No matter what I try, I cannot seem to get this working on all browsers. Before switching to Three.js, I used Pixi.js. It never had this issue, but I don’t know how it sets up blending and the fragment shader to make it work so I could replicate it in Three.js.

The closest alternative solution I found was White image is getting grey edges when rendered · Issue #14668 · mrdoob/three.js · GitHub. This got the PNG texture transparency working on all browsers, but its use of premultiplied alpha messed up something else that was working: the material opacity. Doing this made opacity < 1 result in a color blend with white, instead of just reducing the material transparency.
NearestFilters are also not solutions. Variations of CustomBlending each caused an undesirable effect (NormalBlending is the best one).

To get this to work 100%, I’d need PNG texture transparency (basically a sprite image) to not cause seams while also being able to further reduce the transparency of the whole material that uses the texture (to make the sprite fade away).

My question for anyone knowledgeable on this matter is: why would the code shared in the beginning of this issue using texture containing (white, alpha) pixels cause the seams exemplified before ONLY in iOS Safari? Could it be a difference in WebGL (doubt)? And any ideas what to try out?

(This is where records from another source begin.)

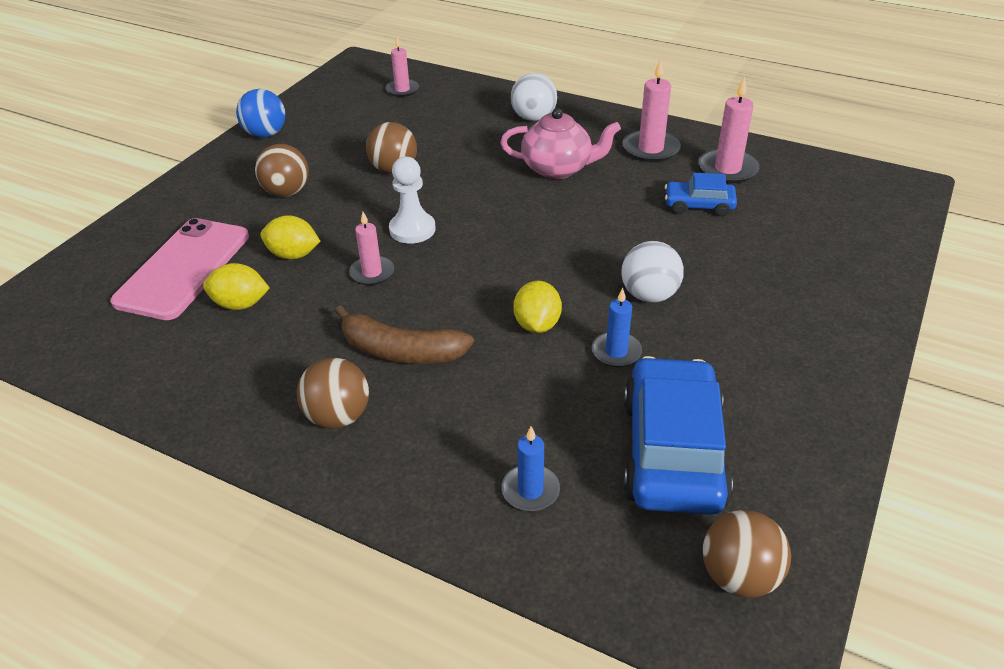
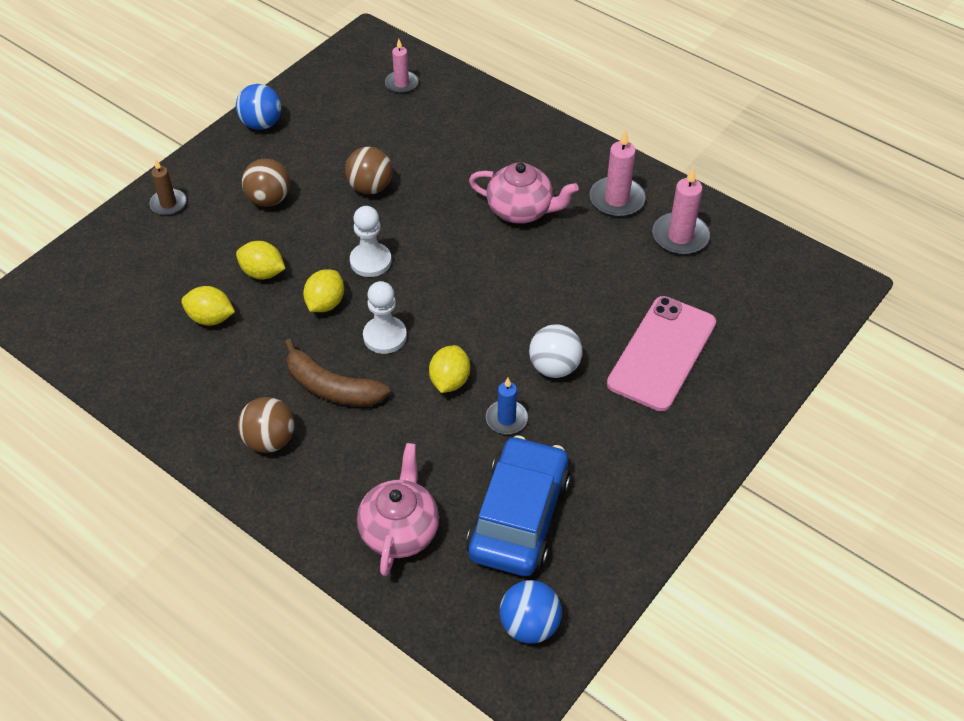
camera: 10 degrees right, 10 degrees up
(174, 209) = (168, 204): none -> brown candle
(184, 268) = (169, 272): pink phone -> pink phone (662, 353)
(372, 273) = (325, 303): pink candle -> yellow lemon
(448, 293) = (385, 336): none -> white pawn
(530, 490) = (400, 530): blue candle -> pink teapot
(533, 118) = (518, 142): white ball -> none
(698, 205) = (635, 276): blue car -> none
(739, 576) = (529, 625): brown ball -> blue ball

I’m running into the same issue.

A workaround that worked for me was forcing setting the minFilter to Three.NearestFilter, and then set the pixelRatio to 2 to fix the pixelated edges.

I think I’m experiencing the same issue.
For me I’m using a texture with white opaque pixels like an alpha map:

var tex = new THREE.CanvasTexture(TEXT_CANVAS);
tex.format = THREE.RGBAFormat;
mat.map = tex;
mat.color = yellow;

And this is what I’m seeing:

Much more noticeable zoomed out:

chrome_EtMKvrE5pb

Is there any update on this issue?

EDIT:

Sorry, I had that slightly wrong. The map texture was in fact a transparent background with white opaque text.
What I didn’t consider however was all the transparent pixels on the canvas were #00000000 (transparent black)
I changed it so I’m now using a black and white opaque texture as an alphaMap and it’s working perfectly now.